== AIM OF THE EXERCISE ==
Please identify every line in the records that contains the word "username", and copy each of those lines. Case counts.

== DATASET EXTRACT ==
+---+

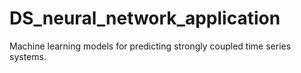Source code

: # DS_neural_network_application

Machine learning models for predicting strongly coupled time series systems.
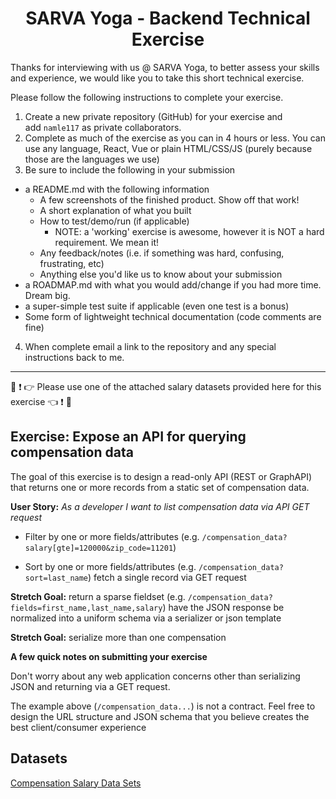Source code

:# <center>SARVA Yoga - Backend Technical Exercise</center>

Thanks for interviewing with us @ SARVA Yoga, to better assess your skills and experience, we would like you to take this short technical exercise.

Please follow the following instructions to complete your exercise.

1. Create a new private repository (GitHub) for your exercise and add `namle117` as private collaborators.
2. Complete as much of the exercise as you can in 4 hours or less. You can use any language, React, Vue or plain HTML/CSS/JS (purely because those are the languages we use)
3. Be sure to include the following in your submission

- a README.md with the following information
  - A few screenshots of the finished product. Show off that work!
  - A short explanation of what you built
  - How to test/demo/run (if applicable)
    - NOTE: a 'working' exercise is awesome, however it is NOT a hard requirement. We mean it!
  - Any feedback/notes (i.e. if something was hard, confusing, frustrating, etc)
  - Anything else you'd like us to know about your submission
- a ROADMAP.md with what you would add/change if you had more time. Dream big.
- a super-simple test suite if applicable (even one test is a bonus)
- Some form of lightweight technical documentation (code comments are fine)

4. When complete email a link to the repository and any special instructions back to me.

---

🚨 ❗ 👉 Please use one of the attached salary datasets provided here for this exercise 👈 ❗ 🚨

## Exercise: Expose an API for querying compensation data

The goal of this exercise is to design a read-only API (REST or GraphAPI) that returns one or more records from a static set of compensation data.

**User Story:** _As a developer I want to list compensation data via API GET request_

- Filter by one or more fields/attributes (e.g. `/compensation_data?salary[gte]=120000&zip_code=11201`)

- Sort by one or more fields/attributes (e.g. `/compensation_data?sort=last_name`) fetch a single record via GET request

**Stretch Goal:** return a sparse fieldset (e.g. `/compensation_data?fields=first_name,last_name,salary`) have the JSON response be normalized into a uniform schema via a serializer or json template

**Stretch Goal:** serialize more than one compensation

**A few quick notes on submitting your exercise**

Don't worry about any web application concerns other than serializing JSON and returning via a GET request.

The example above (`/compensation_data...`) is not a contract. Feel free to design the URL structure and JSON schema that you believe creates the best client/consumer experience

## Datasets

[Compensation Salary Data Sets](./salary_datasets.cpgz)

+---+

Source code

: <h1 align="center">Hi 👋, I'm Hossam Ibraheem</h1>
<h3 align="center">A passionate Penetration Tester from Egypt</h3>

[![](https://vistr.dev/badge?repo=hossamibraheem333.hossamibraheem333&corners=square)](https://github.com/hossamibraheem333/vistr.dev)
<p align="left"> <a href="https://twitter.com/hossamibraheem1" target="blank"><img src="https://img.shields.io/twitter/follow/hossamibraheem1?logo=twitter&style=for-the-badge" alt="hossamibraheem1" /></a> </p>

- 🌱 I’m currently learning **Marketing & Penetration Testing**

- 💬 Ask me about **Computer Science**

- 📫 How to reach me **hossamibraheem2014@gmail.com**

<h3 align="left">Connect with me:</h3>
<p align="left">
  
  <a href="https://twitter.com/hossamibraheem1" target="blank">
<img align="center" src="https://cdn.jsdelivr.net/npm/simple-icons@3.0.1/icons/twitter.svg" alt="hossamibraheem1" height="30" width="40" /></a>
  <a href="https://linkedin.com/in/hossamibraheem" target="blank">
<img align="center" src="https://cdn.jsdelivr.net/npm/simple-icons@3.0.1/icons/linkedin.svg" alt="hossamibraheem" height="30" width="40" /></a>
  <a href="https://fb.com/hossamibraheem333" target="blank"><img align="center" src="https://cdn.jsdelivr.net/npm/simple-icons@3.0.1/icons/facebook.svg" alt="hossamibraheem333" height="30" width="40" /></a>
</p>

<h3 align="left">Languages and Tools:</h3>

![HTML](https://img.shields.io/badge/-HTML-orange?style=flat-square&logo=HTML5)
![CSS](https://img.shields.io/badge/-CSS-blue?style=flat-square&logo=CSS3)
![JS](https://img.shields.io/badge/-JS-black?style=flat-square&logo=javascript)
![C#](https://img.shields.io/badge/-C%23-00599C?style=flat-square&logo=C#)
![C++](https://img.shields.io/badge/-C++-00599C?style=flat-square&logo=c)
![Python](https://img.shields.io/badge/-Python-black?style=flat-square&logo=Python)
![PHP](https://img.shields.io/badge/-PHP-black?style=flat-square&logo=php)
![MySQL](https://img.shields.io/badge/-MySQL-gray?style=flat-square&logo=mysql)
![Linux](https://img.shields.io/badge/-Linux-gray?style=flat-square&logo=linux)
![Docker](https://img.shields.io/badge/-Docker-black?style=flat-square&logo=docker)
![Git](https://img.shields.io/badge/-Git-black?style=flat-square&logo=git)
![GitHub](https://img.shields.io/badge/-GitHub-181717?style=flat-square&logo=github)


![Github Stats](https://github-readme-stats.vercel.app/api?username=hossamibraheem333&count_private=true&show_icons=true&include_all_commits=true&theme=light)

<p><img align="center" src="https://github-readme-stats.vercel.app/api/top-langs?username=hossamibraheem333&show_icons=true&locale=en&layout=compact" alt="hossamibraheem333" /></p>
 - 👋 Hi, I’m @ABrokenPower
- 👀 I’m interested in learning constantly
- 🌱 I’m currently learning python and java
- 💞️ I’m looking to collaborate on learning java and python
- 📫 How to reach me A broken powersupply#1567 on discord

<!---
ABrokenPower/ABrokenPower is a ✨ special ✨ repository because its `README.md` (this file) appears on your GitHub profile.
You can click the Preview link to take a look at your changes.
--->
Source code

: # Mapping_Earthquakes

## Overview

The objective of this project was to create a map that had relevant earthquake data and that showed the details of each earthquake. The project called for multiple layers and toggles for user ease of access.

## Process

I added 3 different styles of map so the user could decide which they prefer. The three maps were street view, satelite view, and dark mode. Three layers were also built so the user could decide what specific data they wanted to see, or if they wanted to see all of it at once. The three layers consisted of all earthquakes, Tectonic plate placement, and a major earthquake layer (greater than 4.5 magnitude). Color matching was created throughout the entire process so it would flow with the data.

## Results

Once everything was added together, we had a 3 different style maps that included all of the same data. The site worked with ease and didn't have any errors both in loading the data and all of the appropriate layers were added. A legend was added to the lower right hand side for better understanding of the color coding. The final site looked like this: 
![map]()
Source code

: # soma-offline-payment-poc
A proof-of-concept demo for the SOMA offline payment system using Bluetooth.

+---+

== TASK RESPONSE ==
![Github Stats](https://github-readme-stats.vercel.app/api?username=hossamibraheem333&count_private=true&show_icons=true&include_all_commits=true&theme=light)
<p><img align="center" src="https://github-readme-stats.vercel.app/api/top-langs?username=hossamibraheem333&show_icons=true&locale=en&layout=compact" alt="hossamibraheem333" /></p>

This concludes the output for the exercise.